My name is Rhys, a first time dad blogging about my adventures and experiences of being a parent. [email protected]

FUW supports intentions and objectives of draft Food Bill

The Farmers’ Union of Wales has responded to Peter Fox’s draft Food (Wales) Bill, in principle supporting the intentions and objectives of the Bill.

Member of the Senedd for Monmouth Peter Fox MS was successful in a ballot for the right for a non-Government Senedd Member to bring forward a proposal for a new law, and has until 17 December 2022 to finalise and introduce his proposed Food Bill.

FUW Senior Policy and Communications Officer Gareth Parry said: “In our response, we highlighted how the Covid-19 pandemic and ongoing Russian war on Ukraine has demonstrated how sensitive food supply chains and agricultural commodities can be to global events, serving as a stark reminder of the dangers of relying on imports of food and raw materials.

“While the combined impacts of recent events are evidenced by the fact that the UK inflation rate for food and non-alcoholic beverage prices reached 12.7 percent in July 2022, The Andersons’ Centre reported in July that ‘agflation’ (inflation linked to rising agricultural costs and prices) was running at 23.5 percent per annum.”

The Union further stressed that with current inflation rates and soaring energy prices, pressures on disposable incomes and the public purse are increasing which will inevitably lead to more price-based purchasing decisions.

“As such, there is certainly a role for the Welsh Government to play in building better relations with major retailers as they continue to be the primary outlet for Welsh produce in order to maintain – as much as possible – the positive trends the Welsh red meat industry has experienced throughout the pandemic,” said Mr Parry.

Central to this, the FUW highlighted in its response, is the need for clear labelling of Welsh produce which recognises the world-leading animal health and welfare, environmental and food standards our farmers already adhere to.

“This is essential given that a large proportion of Welsh produce – including that produced to the standards of farm assurance schemes such as Red Tractor and FAWL – is sold by major retailers in other parts of the UK under the GB flag due to a lack of processing capacity in Wales, making it extremely difficult to segregate products by their country of origin.

“Adjacent to this, especially now that consumers are returning to eating out of the home, is the need for clear labelling of Welsh produce across the food service sector,” added Mr Parry.

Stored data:
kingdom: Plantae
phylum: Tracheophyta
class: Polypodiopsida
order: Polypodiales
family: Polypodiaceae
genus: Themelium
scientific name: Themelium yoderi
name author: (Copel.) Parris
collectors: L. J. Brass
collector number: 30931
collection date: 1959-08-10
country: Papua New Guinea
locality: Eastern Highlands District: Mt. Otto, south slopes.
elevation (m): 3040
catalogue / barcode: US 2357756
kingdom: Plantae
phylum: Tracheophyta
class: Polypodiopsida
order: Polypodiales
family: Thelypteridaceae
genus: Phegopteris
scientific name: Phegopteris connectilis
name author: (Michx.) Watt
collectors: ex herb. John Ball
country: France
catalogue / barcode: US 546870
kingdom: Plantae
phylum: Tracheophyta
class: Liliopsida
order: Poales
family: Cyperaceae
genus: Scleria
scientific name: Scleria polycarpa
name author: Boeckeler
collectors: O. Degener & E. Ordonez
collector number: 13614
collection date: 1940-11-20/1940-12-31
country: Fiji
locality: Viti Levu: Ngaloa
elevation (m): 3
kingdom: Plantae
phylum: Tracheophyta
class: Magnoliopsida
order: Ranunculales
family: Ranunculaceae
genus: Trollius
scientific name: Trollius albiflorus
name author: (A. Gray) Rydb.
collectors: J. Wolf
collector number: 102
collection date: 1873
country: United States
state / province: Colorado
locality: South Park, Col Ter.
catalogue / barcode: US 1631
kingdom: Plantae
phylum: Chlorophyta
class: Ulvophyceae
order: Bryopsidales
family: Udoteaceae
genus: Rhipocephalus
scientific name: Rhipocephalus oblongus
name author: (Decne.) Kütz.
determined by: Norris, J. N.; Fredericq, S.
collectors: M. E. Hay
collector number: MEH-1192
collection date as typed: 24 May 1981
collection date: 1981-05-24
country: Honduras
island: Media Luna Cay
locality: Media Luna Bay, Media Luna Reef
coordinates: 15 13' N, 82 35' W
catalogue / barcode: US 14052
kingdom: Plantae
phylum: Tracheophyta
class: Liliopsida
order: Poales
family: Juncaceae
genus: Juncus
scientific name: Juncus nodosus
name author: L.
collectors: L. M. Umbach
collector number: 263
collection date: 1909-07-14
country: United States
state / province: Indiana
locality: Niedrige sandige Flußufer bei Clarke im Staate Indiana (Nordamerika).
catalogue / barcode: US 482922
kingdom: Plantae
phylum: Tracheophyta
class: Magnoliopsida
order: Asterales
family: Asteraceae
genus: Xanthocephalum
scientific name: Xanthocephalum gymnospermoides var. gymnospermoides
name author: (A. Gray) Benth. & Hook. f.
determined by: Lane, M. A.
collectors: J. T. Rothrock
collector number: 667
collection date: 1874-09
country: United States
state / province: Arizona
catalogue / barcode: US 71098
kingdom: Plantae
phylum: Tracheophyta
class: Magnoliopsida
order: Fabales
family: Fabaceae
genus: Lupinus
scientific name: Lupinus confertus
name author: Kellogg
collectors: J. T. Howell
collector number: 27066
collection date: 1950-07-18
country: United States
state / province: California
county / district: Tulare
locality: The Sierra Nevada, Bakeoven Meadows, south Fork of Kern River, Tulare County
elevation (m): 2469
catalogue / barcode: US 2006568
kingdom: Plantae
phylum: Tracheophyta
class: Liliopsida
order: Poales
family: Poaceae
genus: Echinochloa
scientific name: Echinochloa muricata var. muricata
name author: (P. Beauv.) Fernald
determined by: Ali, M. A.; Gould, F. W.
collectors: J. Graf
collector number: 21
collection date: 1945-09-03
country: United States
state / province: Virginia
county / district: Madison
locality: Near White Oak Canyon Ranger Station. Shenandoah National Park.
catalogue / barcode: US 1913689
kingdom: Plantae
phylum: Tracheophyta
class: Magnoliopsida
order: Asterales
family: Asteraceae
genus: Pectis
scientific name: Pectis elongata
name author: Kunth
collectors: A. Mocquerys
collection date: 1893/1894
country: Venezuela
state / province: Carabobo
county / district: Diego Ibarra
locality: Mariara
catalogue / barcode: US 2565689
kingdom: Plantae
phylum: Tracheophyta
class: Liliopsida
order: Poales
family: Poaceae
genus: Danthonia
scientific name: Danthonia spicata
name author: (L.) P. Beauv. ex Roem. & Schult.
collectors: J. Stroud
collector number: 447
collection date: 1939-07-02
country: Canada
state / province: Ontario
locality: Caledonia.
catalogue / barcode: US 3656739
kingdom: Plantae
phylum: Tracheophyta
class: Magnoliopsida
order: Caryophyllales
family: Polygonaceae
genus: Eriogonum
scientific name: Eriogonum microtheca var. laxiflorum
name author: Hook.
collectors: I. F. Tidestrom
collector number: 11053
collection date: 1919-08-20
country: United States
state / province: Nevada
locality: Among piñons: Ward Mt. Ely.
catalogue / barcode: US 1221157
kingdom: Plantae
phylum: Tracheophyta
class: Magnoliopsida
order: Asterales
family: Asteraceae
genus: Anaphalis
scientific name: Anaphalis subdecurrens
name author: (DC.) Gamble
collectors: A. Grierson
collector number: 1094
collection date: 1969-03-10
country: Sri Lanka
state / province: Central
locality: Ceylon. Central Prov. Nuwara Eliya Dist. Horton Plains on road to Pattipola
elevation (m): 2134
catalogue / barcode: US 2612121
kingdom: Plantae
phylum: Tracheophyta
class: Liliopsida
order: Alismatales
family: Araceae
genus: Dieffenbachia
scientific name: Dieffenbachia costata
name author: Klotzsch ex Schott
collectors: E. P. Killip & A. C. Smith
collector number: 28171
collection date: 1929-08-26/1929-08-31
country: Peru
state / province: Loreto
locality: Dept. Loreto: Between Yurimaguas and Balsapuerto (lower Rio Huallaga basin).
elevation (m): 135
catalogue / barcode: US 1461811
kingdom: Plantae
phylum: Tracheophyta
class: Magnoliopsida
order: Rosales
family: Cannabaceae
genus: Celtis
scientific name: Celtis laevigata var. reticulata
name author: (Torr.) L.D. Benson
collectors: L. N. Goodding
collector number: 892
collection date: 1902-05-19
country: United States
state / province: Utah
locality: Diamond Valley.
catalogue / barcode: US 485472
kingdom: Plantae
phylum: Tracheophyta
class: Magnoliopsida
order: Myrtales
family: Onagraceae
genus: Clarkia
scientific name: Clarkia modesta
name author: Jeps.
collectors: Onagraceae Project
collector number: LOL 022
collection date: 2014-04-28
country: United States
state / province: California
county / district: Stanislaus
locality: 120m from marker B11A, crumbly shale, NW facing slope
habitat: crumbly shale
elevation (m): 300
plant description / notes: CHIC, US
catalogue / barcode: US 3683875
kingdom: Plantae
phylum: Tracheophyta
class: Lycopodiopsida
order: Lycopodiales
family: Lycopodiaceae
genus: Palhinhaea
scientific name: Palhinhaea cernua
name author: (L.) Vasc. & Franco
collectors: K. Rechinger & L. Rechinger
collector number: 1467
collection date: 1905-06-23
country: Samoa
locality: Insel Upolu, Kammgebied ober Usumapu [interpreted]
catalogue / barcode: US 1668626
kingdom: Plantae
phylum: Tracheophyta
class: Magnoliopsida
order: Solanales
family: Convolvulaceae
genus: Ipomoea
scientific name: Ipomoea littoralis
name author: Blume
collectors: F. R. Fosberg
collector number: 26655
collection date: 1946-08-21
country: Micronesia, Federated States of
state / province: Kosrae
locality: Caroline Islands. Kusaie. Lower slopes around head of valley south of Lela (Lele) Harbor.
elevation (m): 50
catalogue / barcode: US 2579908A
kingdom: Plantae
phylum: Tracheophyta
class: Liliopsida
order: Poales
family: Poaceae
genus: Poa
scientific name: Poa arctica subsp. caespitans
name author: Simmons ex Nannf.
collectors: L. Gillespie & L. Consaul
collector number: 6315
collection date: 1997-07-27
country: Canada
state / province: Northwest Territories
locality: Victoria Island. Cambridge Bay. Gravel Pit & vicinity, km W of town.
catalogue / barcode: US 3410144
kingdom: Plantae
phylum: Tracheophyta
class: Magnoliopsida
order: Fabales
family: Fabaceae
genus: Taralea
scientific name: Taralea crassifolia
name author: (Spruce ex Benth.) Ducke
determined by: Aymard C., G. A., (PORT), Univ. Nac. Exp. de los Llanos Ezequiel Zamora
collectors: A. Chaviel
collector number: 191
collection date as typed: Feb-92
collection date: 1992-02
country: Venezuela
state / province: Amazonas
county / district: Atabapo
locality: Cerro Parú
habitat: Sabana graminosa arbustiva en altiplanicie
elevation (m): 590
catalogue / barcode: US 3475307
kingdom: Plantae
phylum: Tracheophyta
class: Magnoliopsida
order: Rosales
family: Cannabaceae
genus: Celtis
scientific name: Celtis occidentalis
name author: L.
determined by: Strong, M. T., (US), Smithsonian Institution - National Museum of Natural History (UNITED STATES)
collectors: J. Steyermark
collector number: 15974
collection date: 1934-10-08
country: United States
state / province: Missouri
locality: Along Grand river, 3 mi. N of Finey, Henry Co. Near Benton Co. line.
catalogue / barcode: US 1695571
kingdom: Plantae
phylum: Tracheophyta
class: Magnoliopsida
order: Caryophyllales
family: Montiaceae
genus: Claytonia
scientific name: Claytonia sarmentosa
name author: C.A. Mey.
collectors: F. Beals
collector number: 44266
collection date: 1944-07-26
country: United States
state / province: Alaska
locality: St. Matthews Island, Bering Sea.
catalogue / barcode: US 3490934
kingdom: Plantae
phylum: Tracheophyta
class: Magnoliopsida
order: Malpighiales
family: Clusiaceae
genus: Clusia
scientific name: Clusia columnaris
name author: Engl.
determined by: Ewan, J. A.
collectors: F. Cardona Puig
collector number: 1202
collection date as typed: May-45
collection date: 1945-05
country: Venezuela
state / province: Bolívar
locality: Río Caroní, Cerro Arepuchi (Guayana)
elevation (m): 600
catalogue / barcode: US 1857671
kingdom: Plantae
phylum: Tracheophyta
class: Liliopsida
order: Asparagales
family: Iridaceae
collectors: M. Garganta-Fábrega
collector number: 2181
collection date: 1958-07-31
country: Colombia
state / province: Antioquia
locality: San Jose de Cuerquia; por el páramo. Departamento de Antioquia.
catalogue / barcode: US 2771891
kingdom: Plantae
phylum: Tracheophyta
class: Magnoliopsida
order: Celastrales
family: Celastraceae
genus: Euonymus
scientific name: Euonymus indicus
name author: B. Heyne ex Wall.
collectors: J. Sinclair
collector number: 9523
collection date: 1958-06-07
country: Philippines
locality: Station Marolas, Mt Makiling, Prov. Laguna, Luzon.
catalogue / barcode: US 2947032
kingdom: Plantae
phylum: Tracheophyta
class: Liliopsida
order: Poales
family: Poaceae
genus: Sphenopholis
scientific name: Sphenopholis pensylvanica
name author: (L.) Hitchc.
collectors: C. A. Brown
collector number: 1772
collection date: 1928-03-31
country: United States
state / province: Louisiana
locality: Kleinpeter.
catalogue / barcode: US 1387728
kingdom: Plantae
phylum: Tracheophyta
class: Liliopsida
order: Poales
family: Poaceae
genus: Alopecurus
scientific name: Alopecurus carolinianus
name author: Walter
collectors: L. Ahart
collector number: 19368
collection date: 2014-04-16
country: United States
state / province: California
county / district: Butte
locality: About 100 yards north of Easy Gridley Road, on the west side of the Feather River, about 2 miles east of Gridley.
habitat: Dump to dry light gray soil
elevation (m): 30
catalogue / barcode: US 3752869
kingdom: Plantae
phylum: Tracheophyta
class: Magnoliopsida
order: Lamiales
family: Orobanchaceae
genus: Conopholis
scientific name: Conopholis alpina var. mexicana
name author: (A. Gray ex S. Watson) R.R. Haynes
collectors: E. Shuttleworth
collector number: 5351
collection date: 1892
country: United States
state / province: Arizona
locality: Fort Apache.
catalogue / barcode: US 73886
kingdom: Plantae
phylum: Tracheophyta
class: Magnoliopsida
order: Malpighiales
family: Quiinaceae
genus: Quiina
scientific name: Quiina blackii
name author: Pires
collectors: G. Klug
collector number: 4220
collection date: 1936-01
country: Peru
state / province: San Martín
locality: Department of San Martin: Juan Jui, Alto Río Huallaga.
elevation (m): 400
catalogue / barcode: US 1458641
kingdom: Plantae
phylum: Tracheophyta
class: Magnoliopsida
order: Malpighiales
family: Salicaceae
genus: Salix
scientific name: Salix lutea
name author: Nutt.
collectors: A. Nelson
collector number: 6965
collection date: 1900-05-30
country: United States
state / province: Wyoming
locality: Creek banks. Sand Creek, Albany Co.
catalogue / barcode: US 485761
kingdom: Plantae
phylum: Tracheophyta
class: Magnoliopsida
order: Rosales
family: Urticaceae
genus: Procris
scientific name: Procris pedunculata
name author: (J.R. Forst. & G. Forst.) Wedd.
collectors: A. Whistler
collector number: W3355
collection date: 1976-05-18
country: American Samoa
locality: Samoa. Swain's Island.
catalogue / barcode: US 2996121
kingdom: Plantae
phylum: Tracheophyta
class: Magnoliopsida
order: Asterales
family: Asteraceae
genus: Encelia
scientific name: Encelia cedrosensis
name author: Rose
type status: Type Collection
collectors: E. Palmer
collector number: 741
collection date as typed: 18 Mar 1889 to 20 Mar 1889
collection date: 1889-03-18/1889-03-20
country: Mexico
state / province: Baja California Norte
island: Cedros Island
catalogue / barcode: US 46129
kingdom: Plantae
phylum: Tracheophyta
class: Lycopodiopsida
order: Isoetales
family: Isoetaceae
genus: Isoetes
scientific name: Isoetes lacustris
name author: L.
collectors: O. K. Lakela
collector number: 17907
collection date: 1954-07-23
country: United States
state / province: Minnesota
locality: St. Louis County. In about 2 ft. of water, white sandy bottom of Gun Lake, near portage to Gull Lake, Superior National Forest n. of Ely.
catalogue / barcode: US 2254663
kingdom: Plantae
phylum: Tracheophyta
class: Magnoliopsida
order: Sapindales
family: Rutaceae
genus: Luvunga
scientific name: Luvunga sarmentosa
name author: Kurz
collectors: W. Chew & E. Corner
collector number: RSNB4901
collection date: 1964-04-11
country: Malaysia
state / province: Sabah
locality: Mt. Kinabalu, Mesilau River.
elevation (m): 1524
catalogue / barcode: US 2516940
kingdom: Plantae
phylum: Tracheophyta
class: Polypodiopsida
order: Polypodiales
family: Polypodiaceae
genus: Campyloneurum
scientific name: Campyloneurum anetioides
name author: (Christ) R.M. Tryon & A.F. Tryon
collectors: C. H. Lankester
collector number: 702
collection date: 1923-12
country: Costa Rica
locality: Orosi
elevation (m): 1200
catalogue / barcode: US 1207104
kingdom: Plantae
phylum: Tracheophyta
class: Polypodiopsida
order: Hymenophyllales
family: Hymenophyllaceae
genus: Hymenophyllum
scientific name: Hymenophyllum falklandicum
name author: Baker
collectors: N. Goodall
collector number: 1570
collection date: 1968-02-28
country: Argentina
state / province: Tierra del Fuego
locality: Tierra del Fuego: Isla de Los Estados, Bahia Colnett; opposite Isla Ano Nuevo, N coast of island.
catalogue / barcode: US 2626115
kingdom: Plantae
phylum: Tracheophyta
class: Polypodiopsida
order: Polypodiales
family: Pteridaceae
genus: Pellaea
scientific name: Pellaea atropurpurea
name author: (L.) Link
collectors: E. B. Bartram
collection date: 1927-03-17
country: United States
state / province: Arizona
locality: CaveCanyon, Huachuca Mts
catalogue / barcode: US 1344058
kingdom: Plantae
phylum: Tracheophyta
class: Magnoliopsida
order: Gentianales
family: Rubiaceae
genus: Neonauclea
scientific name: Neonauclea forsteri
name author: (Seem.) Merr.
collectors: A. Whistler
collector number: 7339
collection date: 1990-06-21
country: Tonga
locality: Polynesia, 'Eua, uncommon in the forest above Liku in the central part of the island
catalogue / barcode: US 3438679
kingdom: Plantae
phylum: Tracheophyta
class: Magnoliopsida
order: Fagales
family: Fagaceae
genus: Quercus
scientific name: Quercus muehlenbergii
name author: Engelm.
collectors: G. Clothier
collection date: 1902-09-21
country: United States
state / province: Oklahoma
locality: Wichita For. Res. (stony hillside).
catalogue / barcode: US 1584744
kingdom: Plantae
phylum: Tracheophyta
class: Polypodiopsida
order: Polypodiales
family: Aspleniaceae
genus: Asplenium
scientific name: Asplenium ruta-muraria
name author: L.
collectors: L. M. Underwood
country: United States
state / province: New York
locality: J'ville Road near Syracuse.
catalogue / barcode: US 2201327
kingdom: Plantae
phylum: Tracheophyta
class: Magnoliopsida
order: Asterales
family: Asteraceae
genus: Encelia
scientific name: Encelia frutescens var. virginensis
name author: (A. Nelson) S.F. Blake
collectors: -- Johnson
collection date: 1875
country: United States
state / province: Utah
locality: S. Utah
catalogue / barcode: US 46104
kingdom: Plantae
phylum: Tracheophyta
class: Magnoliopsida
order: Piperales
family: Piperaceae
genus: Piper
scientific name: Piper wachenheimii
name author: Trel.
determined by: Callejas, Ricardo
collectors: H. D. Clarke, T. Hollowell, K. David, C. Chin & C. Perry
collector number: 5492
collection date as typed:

● REQUIRED WORK:
- 1) Answer these questions using the Food Bill article:
(a) By what date does Peter Fox have to finalise and introduce his proposed Food Bill?
(b) What level did the UK inflation rate for food and non-alcoholic beverage prices reach in July 2022?
(c) At what annual rate did The Andersons' Centre report that "agflation" was running?
- 2) Transcribe the Food Bill article from "The Farmers’ Union" up to and including "and raw materials.".
- 3) According to the Food Bill article, why is clear labelling of Welsh produce essential?
The listing has no role in this exercise.

● EXPECTED RESPONSES:
- 1)
(a) 17 December 2022
(b) 12.7 percent
(c) 23.5 percent per annum

- 2)
The Farmers’ Union of Wales has responded to Peter Fox’s draft Food (Wales) Bill, in principle supporting the intentions and objectives of the Bill.

Member of the Senedd for Monmouth Peter Fox MS was successful in a ballot for the right for a non-Government Senedd Member to bring forward a proposal for a new law, and has until 17 December 2022 to finalise and introduce his proposed Food Bill.

FUW Senior Policy and Communications Officer Gareth Parry said: “In our response, we highlighted how the Covid-19 pandemic and ongoing Russian war on Ukraine has demonstrated how sensitive food supply chains and agricultural commodities can be to global events, serving as a stark reminder of the dangers of relying on imports of food and raw materials.

- 3) A large proportion of Welsh produce is sold by major retailers in other parts of the UK under the GB flag because Wales lacks processing capacity. This makes it extremely difficult to segregate products by their country of origin.